We performed a systematic review to summarize current evidence on the use of DBT in BC screening and diagnosis specifically in women with dense breasts on mammography. We identified and systematically examined data for women with dense breasts from 16 eligible studies to report the most extensive review so far on the accuracy of DBT in women with dense breasts.
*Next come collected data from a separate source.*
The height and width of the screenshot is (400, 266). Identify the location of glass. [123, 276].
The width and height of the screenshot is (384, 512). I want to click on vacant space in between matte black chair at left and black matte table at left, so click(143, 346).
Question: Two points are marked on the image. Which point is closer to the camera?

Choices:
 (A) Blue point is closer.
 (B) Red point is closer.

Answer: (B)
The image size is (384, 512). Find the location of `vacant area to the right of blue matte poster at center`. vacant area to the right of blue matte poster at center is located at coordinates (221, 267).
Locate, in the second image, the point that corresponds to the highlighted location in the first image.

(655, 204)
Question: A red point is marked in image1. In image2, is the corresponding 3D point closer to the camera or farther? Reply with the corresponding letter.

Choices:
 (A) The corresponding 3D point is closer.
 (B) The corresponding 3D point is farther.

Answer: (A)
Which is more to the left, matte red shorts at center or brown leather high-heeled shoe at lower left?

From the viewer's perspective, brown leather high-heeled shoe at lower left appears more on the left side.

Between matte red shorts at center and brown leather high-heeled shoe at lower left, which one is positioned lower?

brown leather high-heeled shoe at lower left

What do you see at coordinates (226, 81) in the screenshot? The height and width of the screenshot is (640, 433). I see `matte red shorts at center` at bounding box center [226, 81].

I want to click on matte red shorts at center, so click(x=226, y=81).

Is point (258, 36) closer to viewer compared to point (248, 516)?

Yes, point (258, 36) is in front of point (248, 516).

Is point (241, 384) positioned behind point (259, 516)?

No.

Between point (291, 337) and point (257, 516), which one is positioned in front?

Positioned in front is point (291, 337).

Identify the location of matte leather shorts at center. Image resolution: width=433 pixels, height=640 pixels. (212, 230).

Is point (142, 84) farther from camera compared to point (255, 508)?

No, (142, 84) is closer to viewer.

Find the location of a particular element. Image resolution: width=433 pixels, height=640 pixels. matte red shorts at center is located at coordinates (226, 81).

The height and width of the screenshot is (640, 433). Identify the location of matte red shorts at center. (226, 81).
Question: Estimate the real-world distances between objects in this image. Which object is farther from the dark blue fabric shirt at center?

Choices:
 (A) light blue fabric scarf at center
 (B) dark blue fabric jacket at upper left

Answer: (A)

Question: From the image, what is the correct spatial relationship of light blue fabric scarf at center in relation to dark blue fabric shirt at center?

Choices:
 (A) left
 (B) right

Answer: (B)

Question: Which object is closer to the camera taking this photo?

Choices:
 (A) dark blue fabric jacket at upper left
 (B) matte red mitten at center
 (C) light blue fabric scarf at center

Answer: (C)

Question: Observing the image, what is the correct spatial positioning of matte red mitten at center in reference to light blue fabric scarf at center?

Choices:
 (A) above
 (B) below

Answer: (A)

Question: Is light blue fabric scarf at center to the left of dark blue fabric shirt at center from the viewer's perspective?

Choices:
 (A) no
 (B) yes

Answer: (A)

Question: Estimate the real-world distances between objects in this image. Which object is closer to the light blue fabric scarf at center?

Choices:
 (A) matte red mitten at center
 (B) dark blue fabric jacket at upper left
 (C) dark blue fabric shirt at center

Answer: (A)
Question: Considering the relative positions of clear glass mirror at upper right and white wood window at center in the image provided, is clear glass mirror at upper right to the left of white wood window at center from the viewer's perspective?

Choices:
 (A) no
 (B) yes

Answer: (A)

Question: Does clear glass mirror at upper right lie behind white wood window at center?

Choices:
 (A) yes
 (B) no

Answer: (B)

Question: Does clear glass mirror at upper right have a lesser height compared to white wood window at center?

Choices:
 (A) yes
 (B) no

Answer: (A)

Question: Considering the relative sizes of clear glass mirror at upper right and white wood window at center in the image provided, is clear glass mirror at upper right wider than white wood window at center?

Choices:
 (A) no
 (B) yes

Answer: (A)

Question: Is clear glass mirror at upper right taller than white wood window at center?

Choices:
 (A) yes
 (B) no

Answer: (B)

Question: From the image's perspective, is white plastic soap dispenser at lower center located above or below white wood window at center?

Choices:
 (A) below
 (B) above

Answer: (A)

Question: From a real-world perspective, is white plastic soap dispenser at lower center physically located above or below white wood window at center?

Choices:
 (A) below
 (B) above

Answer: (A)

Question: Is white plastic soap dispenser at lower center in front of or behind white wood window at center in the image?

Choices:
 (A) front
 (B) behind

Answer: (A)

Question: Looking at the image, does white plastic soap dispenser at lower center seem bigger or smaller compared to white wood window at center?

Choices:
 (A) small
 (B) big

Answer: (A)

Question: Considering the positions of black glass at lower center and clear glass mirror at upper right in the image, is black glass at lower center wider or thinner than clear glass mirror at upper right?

Moreover, this is the first review assessing the quality of evidence and bias in the studies on DBT in women with dense breasts.

Conclusion

We found that in both the screening and diagnostic settings, DBT improved CDR (versus DM) in women with dense breasts. In the diagnostic setting, using DBT with or without DM increased sensitivity but did not change specificity. There was a significant reduction in recall rate when using DBT with DM (versus DM) in retrospective screening studies comparing between two study groups, although heterogeneity across studies was relatively high. A small number of prospective studies conducted in organized screening programs did not show reduced recall from using DBT. Improved CDR and reduced recall rate from DBT may imply a more effective screening test or diagnostic work-up for women with dense breasts. However, the critical issue is that more studies with longer follow-up and more screening rounds are necessary to draw definite conclusions on whether this improvement in cancer detection has an impact on interval cancer rates and potentially on BC mortality.